Matrix metalloproteinase content and activity in low-platelet, low-leukocyte and high-platelet, high-leukocyte platelet rich plasma (PRP) and the biologic response to PRP by human ligament fibroblasts

Matthew A Pifer, Tristan Maerz, Kevin C Baker, Kyle Anderson
American Journal of Sports Medicine 2014, 42 (5): 1211-8

BACKGROUND: Recent work has shown the presence of catabolic cytokines in platelet-rich plasma (PRP), but little is known about endogenous catabolic proteases such as matrix metalloproteinases (MMPs). Hypothesis/

PURPOSE: To quantify MMP content in 2 commercially available PRP preparation systems: Arthrex Double Syringe System autologous conditioned plasma (ACP) and Biomet GPS (GPS). The hypothesis was that MMPs are actively secreted from PRP immediately after preparation.

STUDY DESIGN: Controlled laboratory study.

METHODS: PRP was prepared using either ACP (low platelet, low leukocyte) or GPS (high platelet, high leukocyte). MMP-2, MMP-3, and MMP-9 concentrations were measured using multiplex enzyme-linked immunosorbent assays for up to 6 days in 2 donors, and MMP activity was measured in 3 donors using kinetic activity kits able to detect the enzymatic cleavage of a fluorogenic peptide. Human ligament fibroblasts were cultured and exposed to both ACP and GPS from 1 donor each. MMP-2, -3, and -9 concentrations were assayed in culture media at 24 and 48 hours after exposure.
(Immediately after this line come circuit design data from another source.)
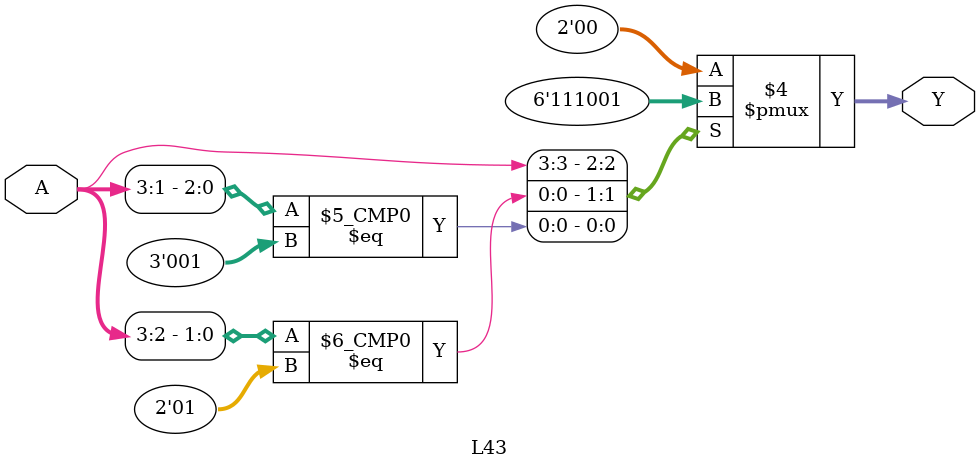
<source format=v>
module L43 (
    input wire [3:0] A,
    output reg [1:0] Y
);

    always @(*) begin
        casex (A)
            4'b1xxx: Y = 2'b11; // Highest priority: A[3] is 1
            4'b01xx: Y = 2'b10; // Next priority: A[2] is 1
            4'b001x: Y = 2'b01; // Next priority: A[1] is 1
            4'b0001: Y = 2'b00; // Lowest priority: A[0] is 1
            default: Y = 2'b00; // Default case if all inputs are 0
        endcase
    end

endmodule


</source>
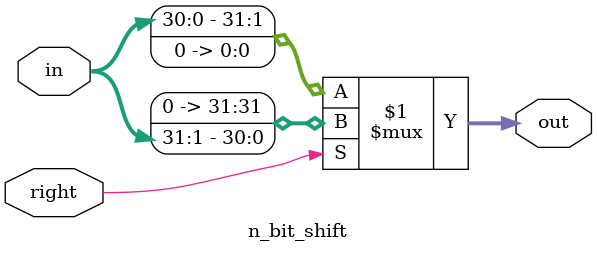
<source format=v>
`timescale 1ns / 1ps

module n_bit_shift #(parameter WIDTH = 32)(out, in, right);

    /*--------- Declare I/O --------------------------*/
    output [WIDTH-1:0] out; // Shifted output
    input [WIDTH-1:0] in;   // N-bit input data
    input right;            // Right shift control signal, when high it shifts to the right, otherwise to the left

    /*--------- Shift operation --------------------------*/
    // If 'right' is high, it will shift to the right by introducing the LSB at the MSB position
    // If 'right' is low, it will shift to the left by pushing the MSB to the LSB position
    assign out = right ? {1'b0, in[WIDTH-1:1]} : {in[WIDTH-2:0], 1'b0};

endmodule

</source>
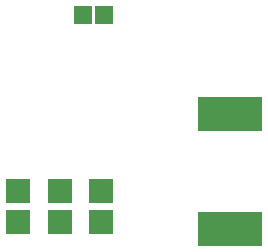
<source format=gbp>
G04*
G04 #@! TF.GenerationSoftware,Altium Limited,Altium Designer,22.3.1 (43)*
G04*
G04 Layer_Color=128*
%FSLAX25Y25*%
%MOIN*%
G70*
G04*
G04 #@! TF.SameCoordinates,F80411C8-1A31-43C8-AF9B-28CD4ED9FA2C*
G04*
G04*
G04 #@! TF.FilePolarity,Positive*
G04*
G01*
G75*
%ADD21R,0.05924X0.06127*%
%ADD44R,0.21260X0.11417*%
%ADD45R,0.07898X0.07889*%
D21*
X66539Y92126D02*
D03*
X59446D02*
D03*
D44*
X108268Y59055D02*
D03*
Y20866D02*
D03*
D45*
X51575Y23224D02*
D03*
X37795D02*
D03*
X65354D02*
D03*
Y33469D02*
D03*
X37795D02*
D03*
X51575D02*
D03*
M02*

</source>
RESULTS: GPS exhibited higher total MMP-2, -3, and -9 concentrations for up to 144 hours of release, while ACP had higher platelet-normalized MMP-2 and MMP-3 concentrations. GPS had significantly higher total and endogenous MMP-2 activity (P = .004 and .014, respectively), MMP-3 activity (P = .020 and .015, respectively), and MMP-9 activity (P = .004 and .002, respectively) compared with ACP. Once normalized to platelet count, differences in MMP activity were not significant between ACP and GPS. Compared with controls, cells stimulated with interleukin-1 beta (IL-1β) and treated with ACP showed significantly higher fold changes of MMP-2 (P = .001) and MMP-3 (P = .003) concentrations at 24 hours than did cells treated with GPS. Total MMP-9 content was higher in the media of GPS-treated, IL-1β-stimulated cells compared with ACP-treated cells (P = .001). At 48 hours, IL-1β-stimulated cells treated with GPS exhibited higher fold changes of MMP-2 concentration (P = .002) compared with controls, but no difference in MMP-3 concentration was found. At 48 hours, there was a significantly higher concentration of MMP-9 in the cell culture media of ACP-treated cells compared with GPS-treated cells (P = .003).

CONCLUSION: PRP prepared as both ACP and GPS contains MMP-2, -3, and -9, which is released over a period of at least 6 days. Furthermore, a large proportion of these MMPs are in their active form, and MMP activity is dependent on platelet count within the PRP preparation. Once exposed to ligament fibroblasts, both ACP and GPS cause the fibroblasts to release MMPs, most notably 24 hours after PRP exposure, and this release is dependent on prior IL-1β stimulation.

CLINICAL RELEVANCE: The results of this study demonstrate that PRP therapy delivers ng/mL-range concentrations of catabolic proteases, which could perpetuate inflammation and inhibit tissue healing.